• YOUR OBJECTIVE:
In the records below, some lines contain "status"; state the number of such lines and nothing else.

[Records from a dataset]
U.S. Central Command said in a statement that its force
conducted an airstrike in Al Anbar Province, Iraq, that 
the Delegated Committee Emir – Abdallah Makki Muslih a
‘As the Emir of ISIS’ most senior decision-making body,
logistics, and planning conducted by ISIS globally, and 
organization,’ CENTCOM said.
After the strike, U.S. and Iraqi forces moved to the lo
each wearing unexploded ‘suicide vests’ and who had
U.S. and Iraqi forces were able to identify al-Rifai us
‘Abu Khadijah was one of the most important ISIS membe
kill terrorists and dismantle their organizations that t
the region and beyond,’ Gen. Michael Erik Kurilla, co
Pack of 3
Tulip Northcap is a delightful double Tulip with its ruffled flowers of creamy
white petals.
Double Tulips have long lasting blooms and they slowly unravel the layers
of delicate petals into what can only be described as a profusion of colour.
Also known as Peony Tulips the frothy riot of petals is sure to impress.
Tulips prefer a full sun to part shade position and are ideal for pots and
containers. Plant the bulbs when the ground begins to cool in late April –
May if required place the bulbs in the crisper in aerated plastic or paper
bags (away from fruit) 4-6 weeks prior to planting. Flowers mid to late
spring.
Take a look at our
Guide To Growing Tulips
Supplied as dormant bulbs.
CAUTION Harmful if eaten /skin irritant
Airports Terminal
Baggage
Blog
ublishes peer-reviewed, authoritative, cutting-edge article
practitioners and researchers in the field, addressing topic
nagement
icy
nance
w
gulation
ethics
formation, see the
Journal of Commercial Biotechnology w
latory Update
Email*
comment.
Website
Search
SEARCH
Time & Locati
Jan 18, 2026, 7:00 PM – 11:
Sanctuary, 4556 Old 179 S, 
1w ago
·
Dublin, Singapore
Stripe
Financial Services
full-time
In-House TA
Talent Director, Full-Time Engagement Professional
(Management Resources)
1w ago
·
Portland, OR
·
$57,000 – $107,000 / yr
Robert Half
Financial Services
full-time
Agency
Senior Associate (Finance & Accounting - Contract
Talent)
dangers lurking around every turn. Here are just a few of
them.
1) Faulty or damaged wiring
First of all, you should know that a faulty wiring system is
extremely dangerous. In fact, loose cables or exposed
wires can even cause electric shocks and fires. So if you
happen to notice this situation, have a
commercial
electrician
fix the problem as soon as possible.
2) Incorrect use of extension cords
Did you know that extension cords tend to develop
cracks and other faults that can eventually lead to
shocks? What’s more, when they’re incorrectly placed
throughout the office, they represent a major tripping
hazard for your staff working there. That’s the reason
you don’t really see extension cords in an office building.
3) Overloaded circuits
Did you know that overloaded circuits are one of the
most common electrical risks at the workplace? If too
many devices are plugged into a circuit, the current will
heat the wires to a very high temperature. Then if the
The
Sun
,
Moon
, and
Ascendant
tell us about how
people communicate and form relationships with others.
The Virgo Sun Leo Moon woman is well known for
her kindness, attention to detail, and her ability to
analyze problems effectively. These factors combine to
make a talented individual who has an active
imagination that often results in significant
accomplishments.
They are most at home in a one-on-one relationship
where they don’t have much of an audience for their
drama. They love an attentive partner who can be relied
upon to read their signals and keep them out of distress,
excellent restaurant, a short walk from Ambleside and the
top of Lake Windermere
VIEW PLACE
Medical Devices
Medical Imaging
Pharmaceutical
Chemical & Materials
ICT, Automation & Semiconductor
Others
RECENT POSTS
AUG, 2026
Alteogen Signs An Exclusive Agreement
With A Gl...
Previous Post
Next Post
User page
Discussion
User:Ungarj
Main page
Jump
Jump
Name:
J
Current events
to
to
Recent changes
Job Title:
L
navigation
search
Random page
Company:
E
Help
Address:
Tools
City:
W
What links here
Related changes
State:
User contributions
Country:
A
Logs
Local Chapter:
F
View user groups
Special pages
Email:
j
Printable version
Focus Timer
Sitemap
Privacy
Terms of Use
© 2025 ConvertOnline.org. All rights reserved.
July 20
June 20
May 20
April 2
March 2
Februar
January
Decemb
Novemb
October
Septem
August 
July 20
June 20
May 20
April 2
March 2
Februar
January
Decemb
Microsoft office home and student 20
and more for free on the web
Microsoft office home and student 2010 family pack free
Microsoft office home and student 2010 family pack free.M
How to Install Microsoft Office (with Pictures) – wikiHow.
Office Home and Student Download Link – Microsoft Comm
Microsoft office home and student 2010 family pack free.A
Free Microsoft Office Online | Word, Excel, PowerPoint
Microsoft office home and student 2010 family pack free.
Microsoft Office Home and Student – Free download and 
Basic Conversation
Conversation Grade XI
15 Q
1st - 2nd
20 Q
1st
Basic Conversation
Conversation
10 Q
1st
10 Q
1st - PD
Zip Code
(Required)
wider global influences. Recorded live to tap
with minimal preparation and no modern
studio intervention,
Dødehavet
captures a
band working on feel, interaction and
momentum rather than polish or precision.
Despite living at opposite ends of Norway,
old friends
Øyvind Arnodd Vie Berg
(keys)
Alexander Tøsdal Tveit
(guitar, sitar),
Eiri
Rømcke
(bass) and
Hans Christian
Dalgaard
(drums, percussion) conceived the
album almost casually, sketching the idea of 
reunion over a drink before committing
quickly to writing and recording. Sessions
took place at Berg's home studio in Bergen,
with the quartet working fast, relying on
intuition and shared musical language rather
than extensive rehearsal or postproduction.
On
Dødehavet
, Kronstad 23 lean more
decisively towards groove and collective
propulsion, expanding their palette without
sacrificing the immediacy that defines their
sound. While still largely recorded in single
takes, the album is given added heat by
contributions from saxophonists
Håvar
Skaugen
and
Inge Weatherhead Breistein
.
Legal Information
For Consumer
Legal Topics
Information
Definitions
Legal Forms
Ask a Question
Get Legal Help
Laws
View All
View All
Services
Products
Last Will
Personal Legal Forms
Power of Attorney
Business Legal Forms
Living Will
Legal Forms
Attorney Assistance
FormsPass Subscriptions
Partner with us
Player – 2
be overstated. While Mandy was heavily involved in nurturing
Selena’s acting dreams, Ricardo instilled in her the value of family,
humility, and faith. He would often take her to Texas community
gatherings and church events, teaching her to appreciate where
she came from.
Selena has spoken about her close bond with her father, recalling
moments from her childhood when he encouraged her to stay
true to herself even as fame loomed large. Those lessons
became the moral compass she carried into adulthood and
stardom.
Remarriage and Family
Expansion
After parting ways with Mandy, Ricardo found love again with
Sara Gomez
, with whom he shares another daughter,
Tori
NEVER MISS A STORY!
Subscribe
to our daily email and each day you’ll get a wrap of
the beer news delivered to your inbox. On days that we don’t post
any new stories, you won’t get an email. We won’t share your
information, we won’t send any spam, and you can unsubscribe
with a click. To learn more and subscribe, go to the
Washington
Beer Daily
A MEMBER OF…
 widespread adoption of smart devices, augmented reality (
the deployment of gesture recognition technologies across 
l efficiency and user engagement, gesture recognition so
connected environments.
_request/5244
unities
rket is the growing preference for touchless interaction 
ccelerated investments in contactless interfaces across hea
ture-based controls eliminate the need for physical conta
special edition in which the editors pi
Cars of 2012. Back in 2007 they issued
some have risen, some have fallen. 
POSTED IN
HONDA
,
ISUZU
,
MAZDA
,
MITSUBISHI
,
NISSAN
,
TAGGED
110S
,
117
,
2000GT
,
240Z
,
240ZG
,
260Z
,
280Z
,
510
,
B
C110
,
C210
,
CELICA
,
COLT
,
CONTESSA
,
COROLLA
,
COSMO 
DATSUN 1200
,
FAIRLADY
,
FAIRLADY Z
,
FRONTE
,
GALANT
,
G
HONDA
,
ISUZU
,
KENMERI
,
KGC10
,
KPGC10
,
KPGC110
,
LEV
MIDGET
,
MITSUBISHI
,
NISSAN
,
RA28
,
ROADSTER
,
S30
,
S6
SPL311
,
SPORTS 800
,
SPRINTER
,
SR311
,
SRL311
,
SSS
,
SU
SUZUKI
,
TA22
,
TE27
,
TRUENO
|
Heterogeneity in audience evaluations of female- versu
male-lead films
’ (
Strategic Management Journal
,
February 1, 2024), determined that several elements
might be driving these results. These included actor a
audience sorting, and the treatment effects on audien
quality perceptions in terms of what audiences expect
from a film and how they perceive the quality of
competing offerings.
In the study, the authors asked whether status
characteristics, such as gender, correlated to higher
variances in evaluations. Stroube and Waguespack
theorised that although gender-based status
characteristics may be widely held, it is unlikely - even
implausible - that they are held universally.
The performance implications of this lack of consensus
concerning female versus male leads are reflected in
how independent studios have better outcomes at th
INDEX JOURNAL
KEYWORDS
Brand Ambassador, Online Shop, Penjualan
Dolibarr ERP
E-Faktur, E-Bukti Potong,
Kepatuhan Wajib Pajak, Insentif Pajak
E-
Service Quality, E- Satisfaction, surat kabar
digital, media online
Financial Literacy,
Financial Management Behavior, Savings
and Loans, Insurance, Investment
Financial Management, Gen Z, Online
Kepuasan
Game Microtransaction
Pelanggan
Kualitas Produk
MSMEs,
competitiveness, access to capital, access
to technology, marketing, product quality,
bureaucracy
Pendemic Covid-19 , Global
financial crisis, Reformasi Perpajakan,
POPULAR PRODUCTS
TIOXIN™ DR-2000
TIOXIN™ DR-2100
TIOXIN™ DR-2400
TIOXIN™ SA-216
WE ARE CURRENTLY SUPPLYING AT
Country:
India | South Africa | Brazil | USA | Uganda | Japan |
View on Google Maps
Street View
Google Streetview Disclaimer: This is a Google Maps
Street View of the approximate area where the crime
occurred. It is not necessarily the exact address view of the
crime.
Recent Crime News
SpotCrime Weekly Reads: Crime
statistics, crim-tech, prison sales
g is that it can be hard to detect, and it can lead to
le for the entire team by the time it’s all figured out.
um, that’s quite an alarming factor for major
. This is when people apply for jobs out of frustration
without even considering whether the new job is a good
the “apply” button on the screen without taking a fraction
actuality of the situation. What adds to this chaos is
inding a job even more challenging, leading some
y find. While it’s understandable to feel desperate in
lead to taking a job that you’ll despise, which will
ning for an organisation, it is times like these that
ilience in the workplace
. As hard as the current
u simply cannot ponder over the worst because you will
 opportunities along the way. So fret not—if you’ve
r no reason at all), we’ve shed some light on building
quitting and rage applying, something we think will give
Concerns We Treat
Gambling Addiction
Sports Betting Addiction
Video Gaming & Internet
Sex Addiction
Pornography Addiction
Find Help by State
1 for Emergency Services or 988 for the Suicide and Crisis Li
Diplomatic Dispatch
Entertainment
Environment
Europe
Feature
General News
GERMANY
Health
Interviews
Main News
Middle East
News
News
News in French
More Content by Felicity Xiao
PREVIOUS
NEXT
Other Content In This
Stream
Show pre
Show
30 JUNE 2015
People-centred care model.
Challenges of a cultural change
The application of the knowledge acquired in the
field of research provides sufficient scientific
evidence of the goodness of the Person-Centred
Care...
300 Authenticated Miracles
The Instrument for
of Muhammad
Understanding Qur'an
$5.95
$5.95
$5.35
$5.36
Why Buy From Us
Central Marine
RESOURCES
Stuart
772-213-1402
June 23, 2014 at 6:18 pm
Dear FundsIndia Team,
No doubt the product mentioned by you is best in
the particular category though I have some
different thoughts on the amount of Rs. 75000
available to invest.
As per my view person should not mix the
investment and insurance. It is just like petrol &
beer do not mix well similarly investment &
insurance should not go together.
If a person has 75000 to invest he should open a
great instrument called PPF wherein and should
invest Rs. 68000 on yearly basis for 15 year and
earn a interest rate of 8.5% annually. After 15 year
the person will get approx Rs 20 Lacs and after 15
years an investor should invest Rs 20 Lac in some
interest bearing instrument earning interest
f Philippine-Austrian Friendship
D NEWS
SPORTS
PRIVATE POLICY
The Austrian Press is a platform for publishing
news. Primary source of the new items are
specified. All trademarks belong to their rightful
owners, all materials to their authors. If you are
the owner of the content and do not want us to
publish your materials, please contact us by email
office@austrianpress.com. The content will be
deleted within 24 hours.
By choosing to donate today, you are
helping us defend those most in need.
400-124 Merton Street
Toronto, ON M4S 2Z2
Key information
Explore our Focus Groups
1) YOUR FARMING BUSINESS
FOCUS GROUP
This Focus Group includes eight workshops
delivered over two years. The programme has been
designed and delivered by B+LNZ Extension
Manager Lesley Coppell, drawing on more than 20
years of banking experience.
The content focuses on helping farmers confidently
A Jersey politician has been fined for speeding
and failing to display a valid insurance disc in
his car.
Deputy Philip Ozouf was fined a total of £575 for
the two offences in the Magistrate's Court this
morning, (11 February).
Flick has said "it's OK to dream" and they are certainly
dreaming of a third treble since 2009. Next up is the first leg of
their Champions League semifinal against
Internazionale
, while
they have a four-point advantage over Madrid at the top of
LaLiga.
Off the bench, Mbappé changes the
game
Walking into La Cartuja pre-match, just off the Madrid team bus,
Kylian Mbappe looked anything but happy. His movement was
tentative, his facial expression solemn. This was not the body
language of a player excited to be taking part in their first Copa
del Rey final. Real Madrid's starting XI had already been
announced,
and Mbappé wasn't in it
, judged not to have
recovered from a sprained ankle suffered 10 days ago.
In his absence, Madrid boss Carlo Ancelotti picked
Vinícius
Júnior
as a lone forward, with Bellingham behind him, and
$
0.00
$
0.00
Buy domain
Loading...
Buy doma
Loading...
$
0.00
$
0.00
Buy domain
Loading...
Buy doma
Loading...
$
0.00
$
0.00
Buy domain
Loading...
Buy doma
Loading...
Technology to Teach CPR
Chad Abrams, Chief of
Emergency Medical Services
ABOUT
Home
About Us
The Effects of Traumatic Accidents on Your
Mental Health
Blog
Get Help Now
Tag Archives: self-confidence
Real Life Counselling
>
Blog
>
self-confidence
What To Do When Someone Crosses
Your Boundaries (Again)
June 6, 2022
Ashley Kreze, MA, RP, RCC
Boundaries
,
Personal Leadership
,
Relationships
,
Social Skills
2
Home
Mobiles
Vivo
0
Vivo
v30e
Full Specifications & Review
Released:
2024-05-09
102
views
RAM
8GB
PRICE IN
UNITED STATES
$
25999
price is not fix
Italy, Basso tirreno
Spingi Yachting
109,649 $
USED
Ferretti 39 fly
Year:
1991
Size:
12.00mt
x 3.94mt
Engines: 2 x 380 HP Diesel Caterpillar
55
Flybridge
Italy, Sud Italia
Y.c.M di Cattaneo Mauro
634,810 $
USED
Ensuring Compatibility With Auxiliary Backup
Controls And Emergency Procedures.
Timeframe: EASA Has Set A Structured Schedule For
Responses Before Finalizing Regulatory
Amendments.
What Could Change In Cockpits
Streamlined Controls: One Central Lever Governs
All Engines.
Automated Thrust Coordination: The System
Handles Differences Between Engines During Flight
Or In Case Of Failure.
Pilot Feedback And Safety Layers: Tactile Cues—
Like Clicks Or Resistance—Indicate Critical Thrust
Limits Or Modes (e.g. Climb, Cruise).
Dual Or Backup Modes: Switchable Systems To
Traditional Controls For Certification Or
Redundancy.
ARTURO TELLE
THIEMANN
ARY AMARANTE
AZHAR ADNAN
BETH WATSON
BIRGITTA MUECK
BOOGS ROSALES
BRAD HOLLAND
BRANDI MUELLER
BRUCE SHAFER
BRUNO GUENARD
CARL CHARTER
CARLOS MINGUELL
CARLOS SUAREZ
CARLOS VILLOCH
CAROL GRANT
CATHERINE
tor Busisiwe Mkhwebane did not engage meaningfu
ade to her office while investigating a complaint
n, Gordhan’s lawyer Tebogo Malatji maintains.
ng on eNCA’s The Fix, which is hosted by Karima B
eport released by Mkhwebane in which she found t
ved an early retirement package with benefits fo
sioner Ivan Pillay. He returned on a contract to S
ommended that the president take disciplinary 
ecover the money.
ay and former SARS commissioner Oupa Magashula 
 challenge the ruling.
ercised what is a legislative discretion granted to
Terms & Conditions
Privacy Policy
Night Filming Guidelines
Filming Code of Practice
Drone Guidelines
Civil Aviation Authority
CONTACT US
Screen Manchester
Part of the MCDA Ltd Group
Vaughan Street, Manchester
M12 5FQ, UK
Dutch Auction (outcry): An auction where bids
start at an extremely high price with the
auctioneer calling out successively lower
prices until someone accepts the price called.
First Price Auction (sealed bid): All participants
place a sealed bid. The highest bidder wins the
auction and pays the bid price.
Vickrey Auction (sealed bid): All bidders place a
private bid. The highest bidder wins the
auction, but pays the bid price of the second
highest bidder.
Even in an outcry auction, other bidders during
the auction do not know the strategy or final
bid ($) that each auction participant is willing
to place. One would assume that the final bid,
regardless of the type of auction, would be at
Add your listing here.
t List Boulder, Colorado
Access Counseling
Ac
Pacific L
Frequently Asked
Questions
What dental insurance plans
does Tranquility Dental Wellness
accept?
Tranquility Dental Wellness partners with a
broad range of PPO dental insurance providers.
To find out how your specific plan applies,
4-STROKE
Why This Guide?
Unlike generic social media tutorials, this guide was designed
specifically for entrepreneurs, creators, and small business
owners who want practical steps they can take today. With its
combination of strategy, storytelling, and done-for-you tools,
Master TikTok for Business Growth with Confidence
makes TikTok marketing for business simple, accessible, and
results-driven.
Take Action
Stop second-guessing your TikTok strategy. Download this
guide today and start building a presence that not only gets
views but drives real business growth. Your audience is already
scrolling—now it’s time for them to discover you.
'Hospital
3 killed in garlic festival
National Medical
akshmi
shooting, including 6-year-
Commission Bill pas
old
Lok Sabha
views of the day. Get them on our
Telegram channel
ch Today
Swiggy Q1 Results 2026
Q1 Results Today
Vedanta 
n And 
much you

• ANSWER SECTION:
2